START Provided material

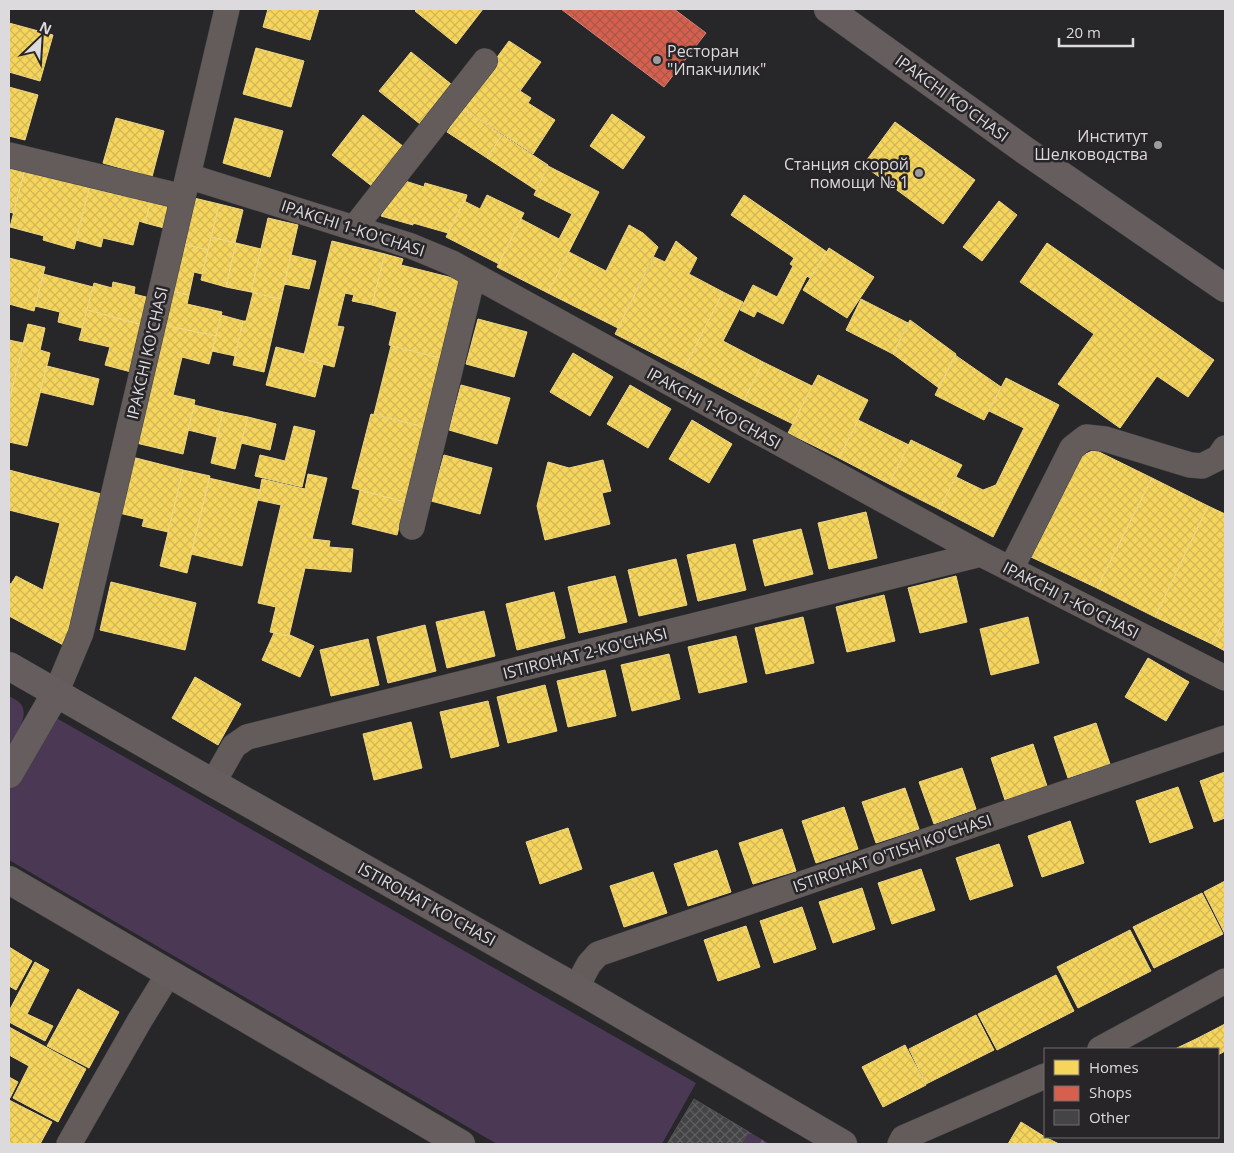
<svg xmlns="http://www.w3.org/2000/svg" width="1234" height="1153" font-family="'Open Sans',sans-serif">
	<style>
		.green { fill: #4b3855 }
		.forest { fill: url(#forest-firs) }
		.homes { fill: url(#homes-cross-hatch); stroke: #eed683 }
		.shops { fill: url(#shops-cross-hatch); stroke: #d88578 }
		.building { fill: url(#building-cross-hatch); stroke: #515052 }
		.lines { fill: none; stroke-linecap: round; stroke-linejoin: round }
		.street-casing { stroke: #444345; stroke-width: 26 }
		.secondary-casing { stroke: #444345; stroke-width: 29 }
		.street { stroke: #635c5b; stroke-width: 25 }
		.secondary { stroke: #665d5e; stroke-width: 28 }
		.poi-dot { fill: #9d9b9e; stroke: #282529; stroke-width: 2 }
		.labels { text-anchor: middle; stroke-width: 5; stroke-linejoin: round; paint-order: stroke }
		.poi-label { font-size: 16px; fill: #dcdadd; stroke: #282529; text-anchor: end }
		.street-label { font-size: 16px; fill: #dcdadd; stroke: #282529 }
	</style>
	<defs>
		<pattern id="forest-firs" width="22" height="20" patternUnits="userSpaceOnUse" patternTransform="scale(1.25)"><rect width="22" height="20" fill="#4b3855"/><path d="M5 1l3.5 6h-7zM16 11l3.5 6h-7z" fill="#64546d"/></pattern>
		<pattern id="homes-cross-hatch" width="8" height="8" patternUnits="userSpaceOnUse" patternTransform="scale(1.25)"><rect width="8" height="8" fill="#f6d55c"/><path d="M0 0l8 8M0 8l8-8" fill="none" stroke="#d2b757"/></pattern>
		<pattern id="shops-cross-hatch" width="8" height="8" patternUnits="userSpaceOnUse" patternTransform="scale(1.25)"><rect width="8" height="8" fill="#d6604d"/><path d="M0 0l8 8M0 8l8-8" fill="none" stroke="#aa574a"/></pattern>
		<pattern id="building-cross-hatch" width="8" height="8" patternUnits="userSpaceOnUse" patternTransform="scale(1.25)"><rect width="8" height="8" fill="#444345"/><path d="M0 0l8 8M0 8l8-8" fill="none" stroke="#5e5e5f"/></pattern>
	</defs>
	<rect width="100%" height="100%" fill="#272628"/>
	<path class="green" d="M9,696C12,698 17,700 19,702C32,714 15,736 9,747Z
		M53,719H58L696,1083L662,1144H497L9,860V785Z"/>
	<path class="forest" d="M749,1132L770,1144H741Z"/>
	<path class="homes" d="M268,9H319L310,40L263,27Z
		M417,9H483L456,44L415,11Z
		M9,23L53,35L40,81L9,72Z
		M509,41L541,62L520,91L531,98L528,103L555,120L533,154L462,108L487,71Z
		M256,48L304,61L291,107L243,94Z
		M411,52L451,84L420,124L379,91Z
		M9,87L38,95L25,140L9,136Z
		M462,108L502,135L487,158L447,132Z
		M612,114L645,137L623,169L590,146Z
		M363,115L404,147L373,187L332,155Z
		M116,118L164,131L152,177L103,163Z
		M235,118L283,131L270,177L223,163Z
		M895,122L975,180L943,224L863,165Z
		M502,135L548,165L536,190L487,158Z
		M9,166L25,170L13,213L9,212Z
		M548,166L599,192L548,293L497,267L521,219L559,239L572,214L534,195Z
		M25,168L90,185L74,249L43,240L44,236L10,227Z
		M402,180L424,187L425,183L467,195L465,202L464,201L448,233L413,223V225L381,216Z
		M90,185L151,200L145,223L139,221L133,245L103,238L101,247L76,240Z
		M487,195L524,213L499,264L446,237L464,201L480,209Z
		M744,195L827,252L810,278L807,276L783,324L757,311L754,317L740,310L753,285L777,297L793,266L790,264L794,258L731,215Z
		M152,196L175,201L168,229L145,223Z
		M194,198L219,204L208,250L183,244Z
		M999,201L1017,215L982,261L963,247Z
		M219,204L243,210L235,243L211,237Z
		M268,218L298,225L281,299L251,292Z
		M629,225L643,233L658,247L618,328L548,293L569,252L606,271Z
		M211,237L236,243L226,287L201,280Z
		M332,241L385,254L372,305L352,301L354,295L345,293L337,326L344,327L334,367L303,359Z
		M676,241L697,258L689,274L723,292L684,369L615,334L654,257L665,262Z
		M236,243L261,249L251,292L226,287Z
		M1047,243L1214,360L1188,397L1157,376L1120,428L1058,384L1094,334L1020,282Z
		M183,244L208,250L202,274L194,272L189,295L172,291Z
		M829,248L874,277L847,318L803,290Z
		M385,254L403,259L401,265L461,280L441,358L389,345L397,312L372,305Z
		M291,255L316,261L309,289L284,284Z
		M9,258L45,267L34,311L9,304Z
		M43,274L93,287L82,328L58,322L60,312L35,306Z
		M113,282L135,287L134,294L150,298L143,325L87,310L94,283L112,288Z
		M172,291L189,295L187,304L222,312L216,336L164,325Z
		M723,292L743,302L723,341L763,362L744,400L684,369Z
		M253,293L281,299L264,372L233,365L243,321H246Z
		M861,299L908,323L893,354L846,330Z
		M87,310L143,325L131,372L105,365L110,347L79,340Z
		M221,315L243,321L235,356L212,351Z
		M478,319L527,332L514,377L466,364Z
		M910,320L956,354L939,388L893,354Z
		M28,324L45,328L40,350L50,353L27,446L9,442V401Z
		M164,325L216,336L209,364L182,357L173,395L195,400L183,454L136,443Z
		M9,340L23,343L9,401Z
		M391,346L441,358L424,427L374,414Z
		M276,347L304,354L303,359L323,364L315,397L266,385Z
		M573,353L613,377L590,416L550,392Z
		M955,355L1001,387L984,420L935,395Z
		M763,362L812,386L793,424L744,400Z
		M47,366L99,379L93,405L40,392Z
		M818,375L868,400L839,458L788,433Z
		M1006,378L1059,405L993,537L939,509L956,477L983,490L996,485L1024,428L989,411Z
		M461,385L510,398L497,444L449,430Z
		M630,385L671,409L648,448L607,424Z
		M194,405L223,412L217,437L188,430Z
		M223,412L248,417L235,469L211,463Z
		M371,414L424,427L405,502L352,488Z
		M248,417L276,424L270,450L241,443Z
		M692,420L732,444L709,483L669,459Z
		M858,420L909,445L889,484L839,458Z
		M294,426L315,431L302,487L255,476L260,455L285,461Z
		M911,440L962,465L939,509L889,484Z
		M1095,450L1152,478L1097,588L1031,557L1078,457Z
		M444,455L492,468L480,514L431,501Z
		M132,457L183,470L168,532L142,526L144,519L119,513Z
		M603,460L611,491L602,493L610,524L545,540L537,506L548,462L569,468Z
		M9,470L105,495L67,647L9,616V583L11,584L16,576L43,590L60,523L9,510Z
		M183,470L210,476L187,573L160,566Z
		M308,474L327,478L312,539L330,541L329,547L353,549L351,572L305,568L289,636L270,632L276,607L258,603L281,505L258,500L262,479L305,489Z
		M209,478L260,490L242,566L191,554Z
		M1152,478L1208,506L1155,617L1097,588Z
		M360,490L405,502L397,535L352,524Z
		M1208,506L1225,514V618L1212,644L1155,617Z
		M866,512L877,558L829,569L818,523Z
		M801,529L813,574L765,586L753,540Z
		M735,544L746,590L698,601L687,555Z
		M676,559L687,605L639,616L628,570Z
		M615,576L627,622L579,633L568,587Z
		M956,576L967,622L920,633L908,588Z
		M111,582L196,603L185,650L100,630Z
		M554,592L565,638L517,650L506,604Z
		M884,595L895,641L847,652L836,607Z
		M484,611L495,656L447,668L436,622Z
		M803,617L814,663L766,674L755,628Z
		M1028,617L1039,663L991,675L980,629Z
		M1225,618V651L1212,644Z
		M425,625L436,671L388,683L377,637Z
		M274,633L289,636L290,635L314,646L300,677L262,660Z
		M736,636L747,682L699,693L688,647Z
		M368,639L379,685L331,696L320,650Z
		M669,654L680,699L632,711L621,665Z
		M1148,658L1189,682L1166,721L1125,697Z
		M605,670L616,716L568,727L557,681Z
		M195,677L241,704L218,745L172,718Z
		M545,685L557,731L508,743L497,697Z
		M488,701L499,746L451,758L440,712Z
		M411,722L422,768L374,780L363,734Z
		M1096,723L1110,764L1068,778L1054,737Z
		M1033,744L1047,786L1005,800L991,758Z
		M962,768L976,809L934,824L919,782Z
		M1225,772V818L1214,822L1200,781Z
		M1178,787L1193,828L1150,843L1136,801Z
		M905,788L919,829L876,843L862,802Z
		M844,807L858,849L816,863L802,821Z
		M1070,821L1084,863L1042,877L1028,836Z
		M568,828L582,869L540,884L526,842Z
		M782,829L796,871L753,884L739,843Z
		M999,844L1013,886L970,900L956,858Z
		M717,850L731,892L688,906L674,864Z
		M921,869L935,910L892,924L878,883Z
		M653,872L667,913L624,927L610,886Z
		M1225,881V934L1204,892Z
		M862,888L875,929L833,943L819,902Z
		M1202,893L1223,934L1154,968L1133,927Z
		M802,907L816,949L774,963L760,921Z
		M746,926L760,967L718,981L704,940Z
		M1130,930L1151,971L1078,1008L1057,967Z
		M9,947L32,961L16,990L9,986Z
		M35,962L49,970L27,1014L53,1026L45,1041L9,1022V1011Z
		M1056,975L1074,1011L997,1050L978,1014Z
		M78,989L119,1012L89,1068L47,1046Z
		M976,1015L994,1050L926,1084L909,1049Z
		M1225,1024V1051L1218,1055V1049H1203L1198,1038Z
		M9,1027L86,1069L58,1122L13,1098L29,1066L9,1055Z
		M1198,1038L1203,1049H1175Z
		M905,1045L926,1085L883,1107L862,1067Z
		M9,1077L18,1082L10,1098L9,1097Z
		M9,1100L52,1122L40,1144H9Z
		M1021,1122L1045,1137L1059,1144H1008Z"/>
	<path class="shops" d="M561,9H674L706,33L664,87Z"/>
	<path class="building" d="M694,1099L749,1132L741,1144H667Z"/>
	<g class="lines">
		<g class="street-casing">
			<path id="street" d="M9,155L183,197
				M188,176L411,246L452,263L981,554L1225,678
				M354,228L485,61
				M412,527L473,276
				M1011,569L1072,448L1086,437L1105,439L1190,465L1202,466L1218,458L1225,448
				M56,693L81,633L227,9
				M213,783L234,746L247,737L981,554
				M576,988L589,964L598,954L1225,738
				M1100,1049L1225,981
				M69,1144L140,1020L169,973
				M900,1144L903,1138L1045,1076"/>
		</g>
		<g class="secondary-casing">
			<path id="secondary" d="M828,9L1023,149L1225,288
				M9,666L213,783L576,988L843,1144
				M9,774L56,693
				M9,880L461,1144"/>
		</g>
		<use href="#street" class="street"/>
		<use href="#secondary" class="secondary"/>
	</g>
	<g class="poi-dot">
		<circle cx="657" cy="60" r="5"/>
		<circle cx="1158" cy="145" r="5"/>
		<circle cx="919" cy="173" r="5"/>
	</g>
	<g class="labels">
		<g class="poi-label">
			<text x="667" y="57" text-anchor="start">Ресторан<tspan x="667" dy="18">"Ипакчилик"</tspan></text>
			<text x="1148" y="142">Институт<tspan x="1148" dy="18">Шелководства</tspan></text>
			<text x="909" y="170">Станция скорой<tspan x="909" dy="18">помощи № 1</tspan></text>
		</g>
		<g class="street-label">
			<text transform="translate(952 98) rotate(36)" y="6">IPAKCHI KO'CHASI</text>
			<text transform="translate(353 228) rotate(18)" y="6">IPAKCHI 1-KO'CHASI</text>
			<text transform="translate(147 353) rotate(-77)" y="6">IPAKCHI KO'CHASI</text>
			<text transform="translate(714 408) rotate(29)" y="6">IPAKCHI 1-KO'CHASI</text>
			<text transform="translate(1071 600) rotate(27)" y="6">IPAKCHI 1-KO'CHASI</text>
			<text transform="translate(585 653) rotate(-14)" y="6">ISTIROHAT 2-KO'CHASI</text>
			<text transform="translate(892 853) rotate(-19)" y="6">ISTIROHAT O'TISH KO'CHASI</text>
			<text transform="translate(427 904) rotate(29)" y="6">ISTIROHAT KO'CHASI</text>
		</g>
	</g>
	<rect width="1234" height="1153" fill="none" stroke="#dcdadd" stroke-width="20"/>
	<rect x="1044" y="1048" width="175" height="90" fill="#282529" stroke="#706d71"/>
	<rect x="1054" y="1060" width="25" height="15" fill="#f6d55c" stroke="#706d71"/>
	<text x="1089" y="1073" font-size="15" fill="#dcdadd">Homes</text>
	<rect x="1054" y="1086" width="25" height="15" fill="#d6604d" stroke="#706d71"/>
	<text x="1089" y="1098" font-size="15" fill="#dcdadd">Shops</text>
	<rect x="1054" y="1110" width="25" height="15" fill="#444345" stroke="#706d71"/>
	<text x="1089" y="1123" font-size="15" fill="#dcdadd">Other</text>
	<g transform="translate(40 40) rotate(25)" stroke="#282529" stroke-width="4" paint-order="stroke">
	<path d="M0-4L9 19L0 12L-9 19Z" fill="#dcdadd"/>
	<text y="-8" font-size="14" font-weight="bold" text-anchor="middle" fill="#dcdadd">N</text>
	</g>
	<path d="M1059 38v8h74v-8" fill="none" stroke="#dcdadd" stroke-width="2.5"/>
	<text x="1066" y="38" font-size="15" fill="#dcdadd" stroke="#282529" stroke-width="4" paint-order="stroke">20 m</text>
</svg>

END Provided material

Exercise aim: Which lines of the records above contain the word "linejoin"? Copy each of them.

Task response:
		.lines { fill: none; stroke-linecap: round; stroke-linejoin: round }
		.labels { text-anchor: middle; stroke-width: 5; stroke-linejoin: round; paint-order: stroke }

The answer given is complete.